» ABOUT THIS EXERCISE
Please extract each line of the listing below that contains the word "from".

======== DATA SUPPLIED

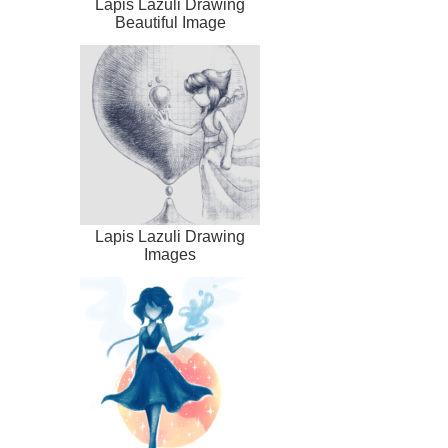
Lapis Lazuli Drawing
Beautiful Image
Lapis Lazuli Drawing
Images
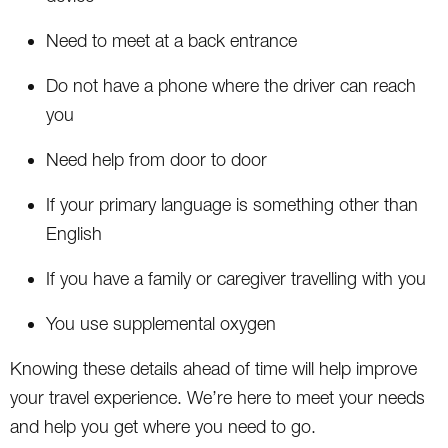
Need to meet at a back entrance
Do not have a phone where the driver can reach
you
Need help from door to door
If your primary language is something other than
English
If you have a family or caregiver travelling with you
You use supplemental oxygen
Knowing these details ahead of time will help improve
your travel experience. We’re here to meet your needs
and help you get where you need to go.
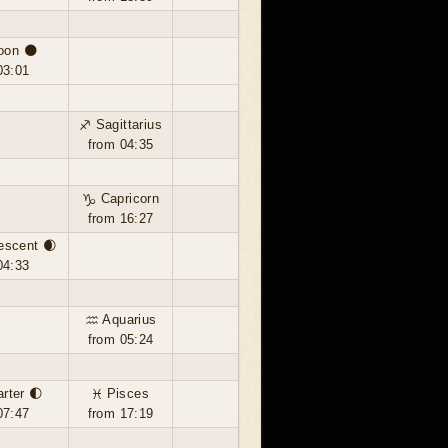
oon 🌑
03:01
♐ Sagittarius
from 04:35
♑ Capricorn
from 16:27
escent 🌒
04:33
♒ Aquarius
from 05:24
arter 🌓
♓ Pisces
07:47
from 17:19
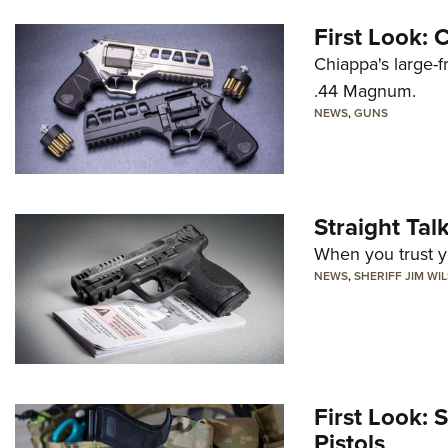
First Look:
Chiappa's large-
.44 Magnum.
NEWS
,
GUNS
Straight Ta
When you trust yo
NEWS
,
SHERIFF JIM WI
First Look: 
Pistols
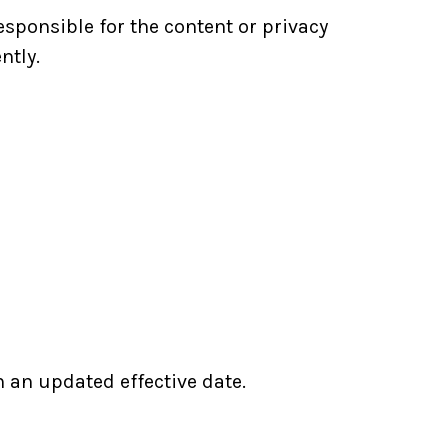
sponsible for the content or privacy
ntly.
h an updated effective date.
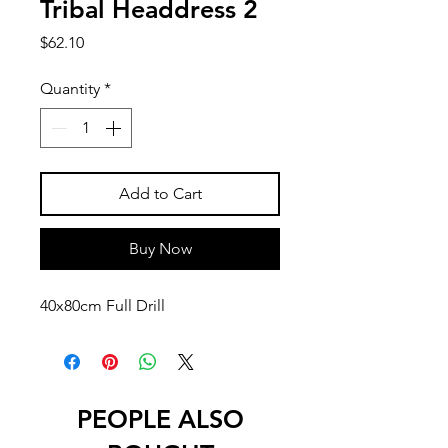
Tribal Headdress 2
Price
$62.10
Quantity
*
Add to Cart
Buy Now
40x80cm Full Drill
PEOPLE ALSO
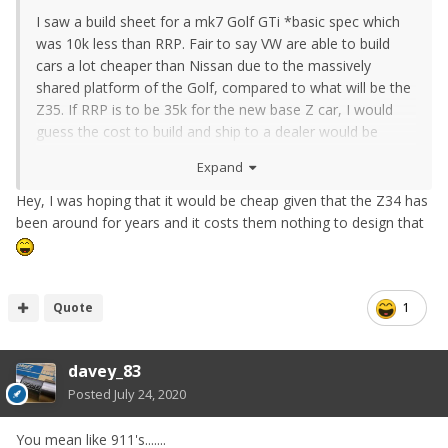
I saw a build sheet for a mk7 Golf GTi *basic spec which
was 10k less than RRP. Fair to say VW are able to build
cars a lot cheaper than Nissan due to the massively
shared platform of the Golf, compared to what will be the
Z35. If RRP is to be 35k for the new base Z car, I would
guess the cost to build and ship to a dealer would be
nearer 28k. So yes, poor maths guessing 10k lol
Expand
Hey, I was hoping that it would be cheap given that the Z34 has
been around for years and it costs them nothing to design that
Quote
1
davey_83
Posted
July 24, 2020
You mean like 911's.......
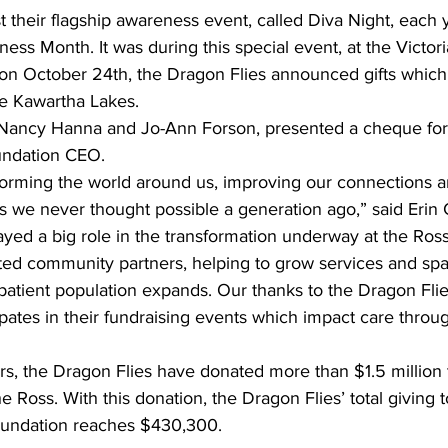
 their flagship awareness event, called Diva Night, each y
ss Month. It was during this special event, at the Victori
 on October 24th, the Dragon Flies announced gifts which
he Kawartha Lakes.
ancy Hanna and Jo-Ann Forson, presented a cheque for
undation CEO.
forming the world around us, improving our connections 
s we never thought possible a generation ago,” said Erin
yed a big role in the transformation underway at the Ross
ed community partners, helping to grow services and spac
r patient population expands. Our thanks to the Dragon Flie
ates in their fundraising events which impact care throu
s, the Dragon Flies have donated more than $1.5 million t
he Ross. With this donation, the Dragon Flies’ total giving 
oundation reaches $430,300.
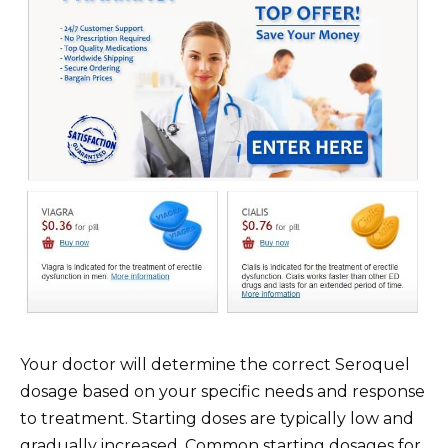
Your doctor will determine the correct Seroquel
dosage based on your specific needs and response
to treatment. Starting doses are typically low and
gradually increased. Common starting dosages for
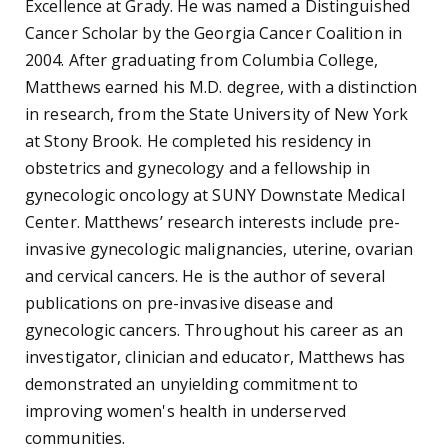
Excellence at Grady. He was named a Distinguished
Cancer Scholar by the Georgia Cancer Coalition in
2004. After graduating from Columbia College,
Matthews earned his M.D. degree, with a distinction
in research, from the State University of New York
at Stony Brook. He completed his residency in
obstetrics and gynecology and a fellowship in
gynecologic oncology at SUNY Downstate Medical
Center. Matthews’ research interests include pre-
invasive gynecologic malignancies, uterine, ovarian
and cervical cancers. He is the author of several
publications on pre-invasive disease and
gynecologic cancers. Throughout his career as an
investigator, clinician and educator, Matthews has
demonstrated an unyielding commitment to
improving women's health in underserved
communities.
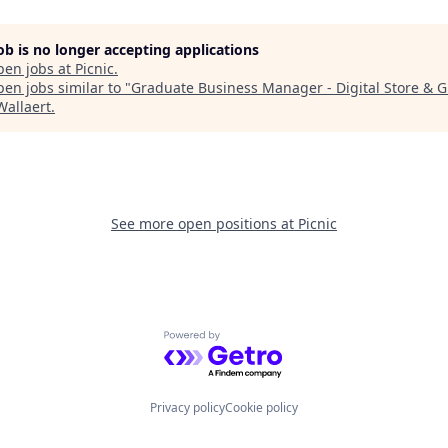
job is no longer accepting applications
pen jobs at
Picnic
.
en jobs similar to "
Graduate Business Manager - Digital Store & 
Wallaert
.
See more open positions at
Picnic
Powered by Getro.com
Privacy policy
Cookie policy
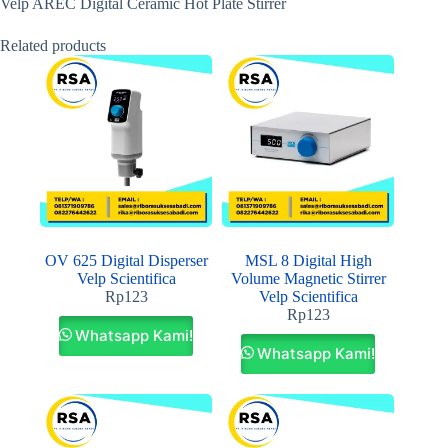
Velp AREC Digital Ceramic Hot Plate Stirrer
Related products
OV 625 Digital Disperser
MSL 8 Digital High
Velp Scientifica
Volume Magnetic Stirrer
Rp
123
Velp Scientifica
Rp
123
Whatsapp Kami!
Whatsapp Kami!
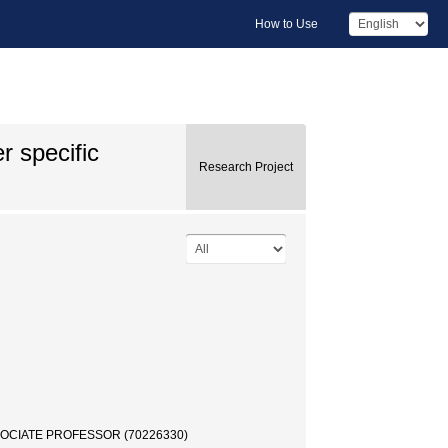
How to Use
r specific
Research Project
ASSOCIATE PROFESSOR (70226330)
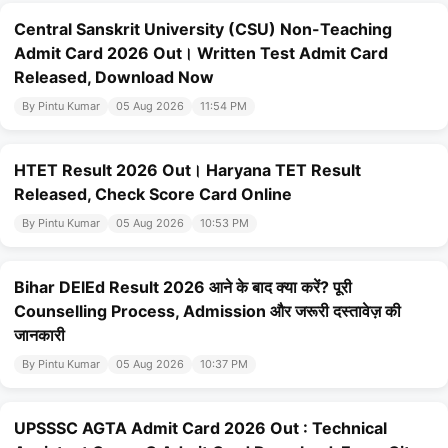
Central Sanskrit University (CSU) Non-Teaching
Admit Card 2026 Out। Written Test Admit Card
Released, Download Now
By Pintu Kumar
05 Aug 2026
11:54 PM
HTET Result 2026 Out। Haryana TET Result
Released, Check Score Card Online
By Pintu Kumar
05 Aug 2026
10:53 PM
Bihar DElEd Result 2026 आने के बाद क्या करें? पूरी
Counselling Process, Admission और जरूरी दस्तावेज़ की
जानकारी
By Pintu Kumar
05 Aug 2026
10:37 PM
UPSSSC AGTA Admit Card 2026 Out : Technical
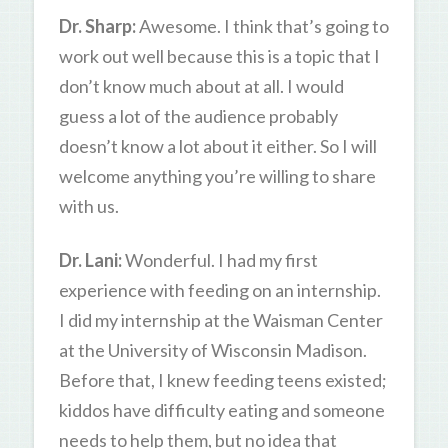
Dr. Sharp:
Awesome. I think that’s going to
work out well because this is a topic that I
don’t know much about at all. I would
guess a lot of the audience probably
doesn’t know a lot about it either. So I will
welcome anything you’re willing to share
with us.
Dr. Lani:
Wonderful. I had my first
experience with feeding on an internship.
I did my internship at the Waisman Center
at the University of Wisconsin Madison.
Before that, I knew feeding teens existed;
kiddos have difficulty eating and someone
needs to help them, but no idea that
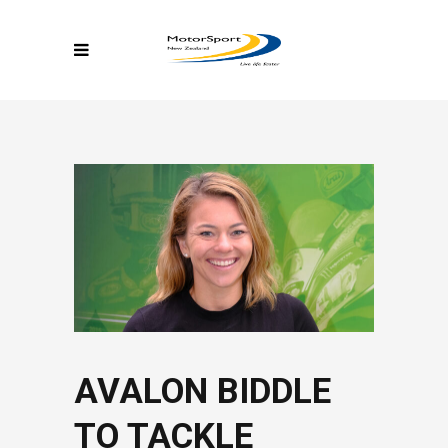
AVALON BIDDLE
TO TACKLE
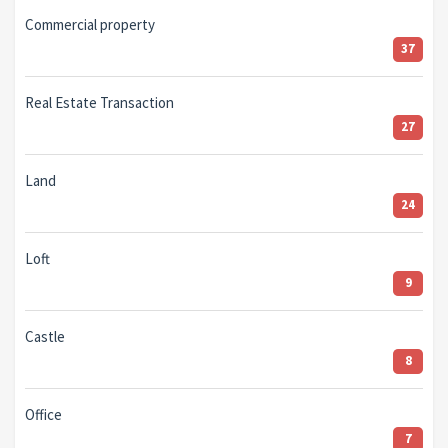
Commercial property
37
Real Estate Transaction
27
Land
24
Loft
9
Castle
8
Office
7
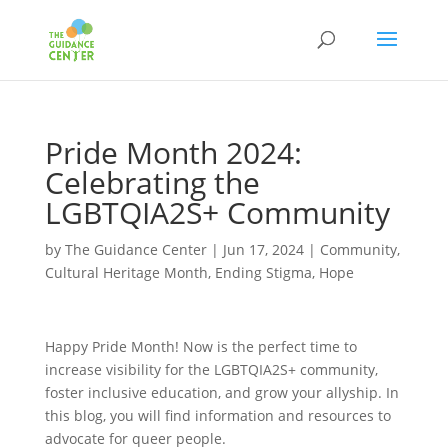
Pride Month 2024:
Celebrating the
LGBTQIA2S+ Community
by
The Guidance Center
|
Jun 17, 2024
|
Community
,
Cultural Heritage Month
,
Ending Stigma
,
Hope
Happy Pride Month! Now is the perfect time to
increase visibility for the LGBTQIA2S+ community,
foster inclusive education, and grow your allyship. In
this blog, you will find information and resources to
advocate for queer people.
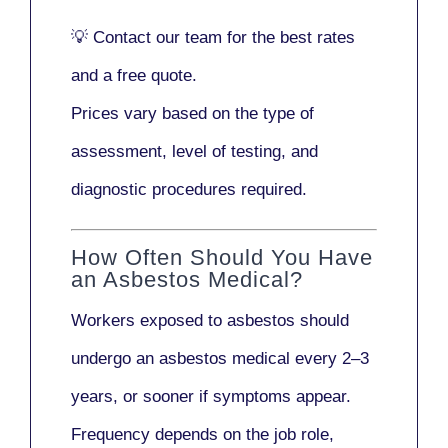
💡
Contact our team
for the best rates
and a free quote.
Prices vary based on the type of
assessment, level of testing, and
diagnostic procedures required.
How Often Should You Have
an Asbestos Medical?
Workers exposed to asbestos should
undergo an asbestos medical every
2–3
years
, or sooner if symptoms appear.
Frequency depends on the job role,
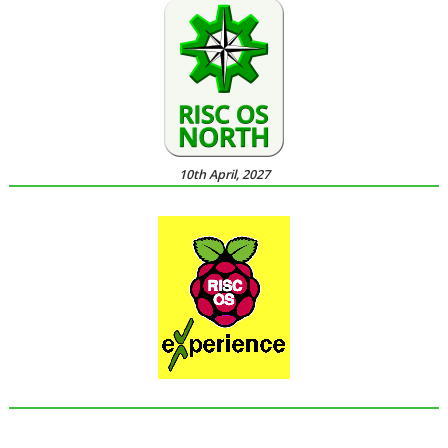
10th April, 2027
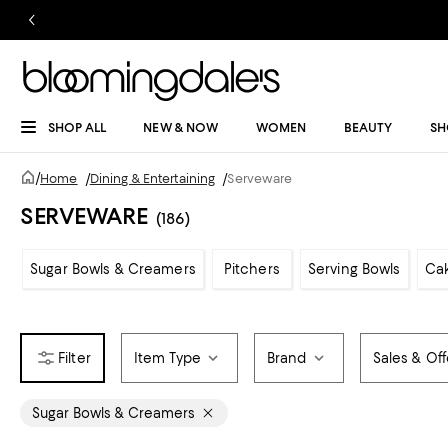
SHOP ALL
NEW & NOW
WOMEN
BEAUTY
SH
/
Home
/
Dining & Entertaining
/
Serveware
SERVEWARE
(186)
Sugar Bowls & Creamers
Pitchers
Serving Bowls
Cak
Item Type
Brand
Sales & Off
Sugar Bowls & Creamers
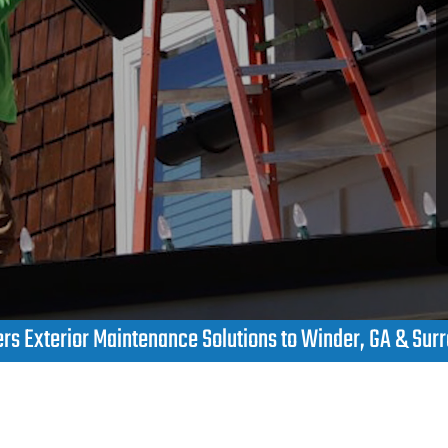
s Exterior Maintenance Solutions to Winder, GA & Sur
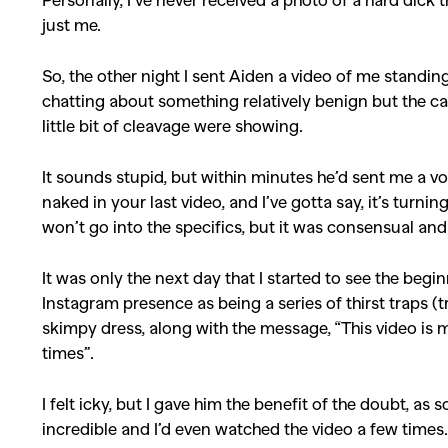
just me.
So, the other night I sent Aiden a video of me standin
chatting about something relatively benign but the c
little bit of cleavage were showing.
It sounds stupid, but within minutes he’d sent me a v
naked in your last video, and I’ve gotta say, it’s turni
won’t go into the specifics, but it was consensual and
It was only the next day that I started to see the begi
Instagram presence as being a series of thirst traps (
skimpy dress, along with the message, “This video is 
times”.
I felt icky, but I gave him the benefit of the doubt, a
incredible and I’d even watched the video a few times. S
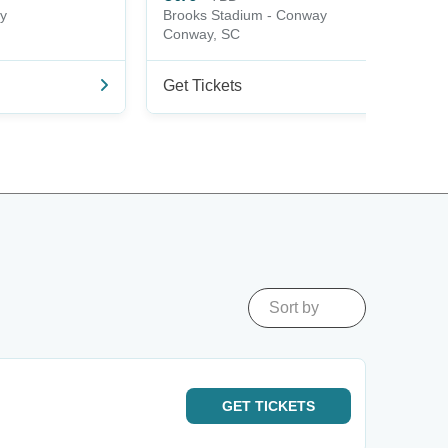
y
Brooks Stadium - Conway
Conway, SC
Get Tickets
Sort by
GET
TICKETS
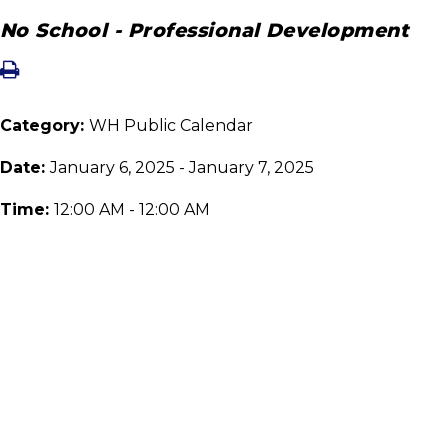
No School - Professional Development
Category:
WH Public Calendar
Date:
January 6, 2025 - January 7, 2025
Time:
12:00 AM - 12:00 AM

================

» WRITTEN SOLUTION
Need help from door to door
from 04:35
from 16:27
from 05:24
from 17:19
2004. After graduating from Columbia College,
in research, from the State University of New York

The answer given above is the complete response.